当日着せられるであろう衣装に向かって、心の中でそっと祈る。
「よし、ちょっと合わせてみない? せっかくだし……看板娘予定の黒崎君と不破君! どうかな?」
ロングスカートタイプとミニスカートタイプのメイド服を手に、これまた夢見る少女のように爛々と目を輝かせる窓雪さん。
その言葉に、クラス中が「おぉ!」「めっちゃ見てみたーい!」と、期待の声が上がる。
血の気が引くような恐怖心がボクを襲った。当日だけだと思っていたのに、まさかこんなに早く機会が来てしまうとは。
ただ、影人さんが一緒に着てくれるならまだ何とか……
「ちょっと黒崎君、どこ行くの?」
「帰る」
「待てっつーの!」
……なんて思ったボクが馬鹿だったのか、影人さんは逃げる気満々だった。
期待に目を思いきり輝かせるクラスメイトに背を向け、スタスタと扉へ向かって歩いていこうとする影人さん。その肩を掴んで止めたのは黒葛原さんだった。
中学時代のクラスメイト且つ何だかんだあった間柄ゆえか、黒葛原さんは影人さんには色んな意味で違う顔を見せている。多分、良くも悪くも。
……影人さん自体は、ちょっと不愉快そうに眉を顰めているけれど。
ただ、この状況はちょっと使えるかもしれない。
「ほら、影人さんめっちゃ嫌がってますし……ちょっと厳しいかもしれませんけど、合わせは当日のお楽しみってことでどうですか? ね?」
ボクだって逃げたくなる気持ちは分かる。文化祭当日だけならまだしも、こんなにも早くみんなの前で恥をさらすような真似はしたくない。

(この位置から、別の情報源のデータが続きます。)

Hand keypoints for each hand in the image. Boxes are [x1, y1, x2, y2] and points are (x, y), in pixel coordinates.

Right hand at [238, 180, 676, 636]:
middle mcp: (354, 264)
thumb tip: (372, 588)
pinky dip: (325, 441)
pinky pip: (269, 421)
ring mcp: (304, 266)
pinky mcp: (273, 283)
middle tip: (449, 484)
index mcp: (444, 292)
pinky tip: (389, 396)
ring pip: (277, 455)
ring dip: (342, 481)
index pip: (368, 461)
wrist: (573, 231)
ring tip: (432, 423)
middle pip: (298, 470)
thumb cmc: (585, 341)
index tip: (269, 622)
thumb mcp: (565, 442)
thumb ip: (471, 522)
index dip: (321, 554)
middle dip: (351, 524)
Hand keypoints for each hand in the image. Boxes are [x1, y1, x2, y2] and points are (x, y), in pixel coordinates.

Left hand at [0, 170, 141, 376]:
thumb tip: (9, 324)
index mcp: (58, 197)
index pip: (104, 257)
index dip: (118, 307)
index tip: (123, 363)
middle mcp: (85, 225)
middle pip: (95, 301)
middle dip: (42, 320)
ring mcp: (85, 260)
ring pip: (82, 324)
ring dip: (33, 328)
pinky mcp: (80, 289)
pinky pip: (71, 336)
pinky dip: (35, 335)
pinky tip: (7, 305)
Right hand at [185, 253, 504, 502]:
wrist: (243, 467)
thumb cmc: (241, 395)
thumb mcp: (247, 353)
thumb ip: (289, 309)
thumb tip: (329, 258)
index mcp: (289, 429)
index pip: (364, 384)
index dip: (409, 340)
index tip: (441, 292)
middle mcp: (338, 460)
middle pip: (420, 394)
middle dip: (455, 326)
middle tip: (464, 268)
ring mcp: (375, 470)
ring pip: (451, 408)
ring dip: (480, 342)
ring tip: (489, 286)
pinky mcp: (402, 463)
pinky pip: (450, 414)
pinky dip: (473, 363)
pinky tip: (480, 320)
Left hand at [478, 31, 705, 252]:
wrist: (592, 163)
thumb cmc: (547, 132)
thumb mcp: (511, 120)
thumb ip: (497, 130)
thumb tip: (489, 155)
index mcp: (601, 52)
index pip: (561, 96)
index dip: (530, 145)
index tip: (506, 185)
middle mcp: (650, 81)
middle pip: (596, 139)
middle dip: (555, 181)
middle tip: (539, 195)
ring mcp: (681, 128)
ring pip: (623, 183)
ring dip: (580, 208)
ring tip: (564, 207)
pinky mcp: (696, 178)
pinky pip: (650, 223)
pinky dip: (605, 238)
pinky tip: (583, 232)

これに乗じて、ボクも逃げられたりしないだろうか……ほんの僅かな期待を込めて、黒葛原さんの返答を待つ。
「うーん、そうだね。こいつに無理強いして当日バックれられても面倒だし……」
顎に人差し指を当て、考え込む仕草をする黒葛原さん。良かった、事前の合わせはこれで防げるだろうか。
一日耐えれば終わりそうなところを、二度も体験はしたくない。神様、どうかこのまま何事もなく一日を終わらせてください。
心の中で、必死に祈るボク。しかし、それを見透かしてか黒葛原さんはニッコリと微笑み――
「よし! なら不破君だけちょっとやってみよっか! 」
―― 見事に、ボクの期待は打ち砕かれたのだった。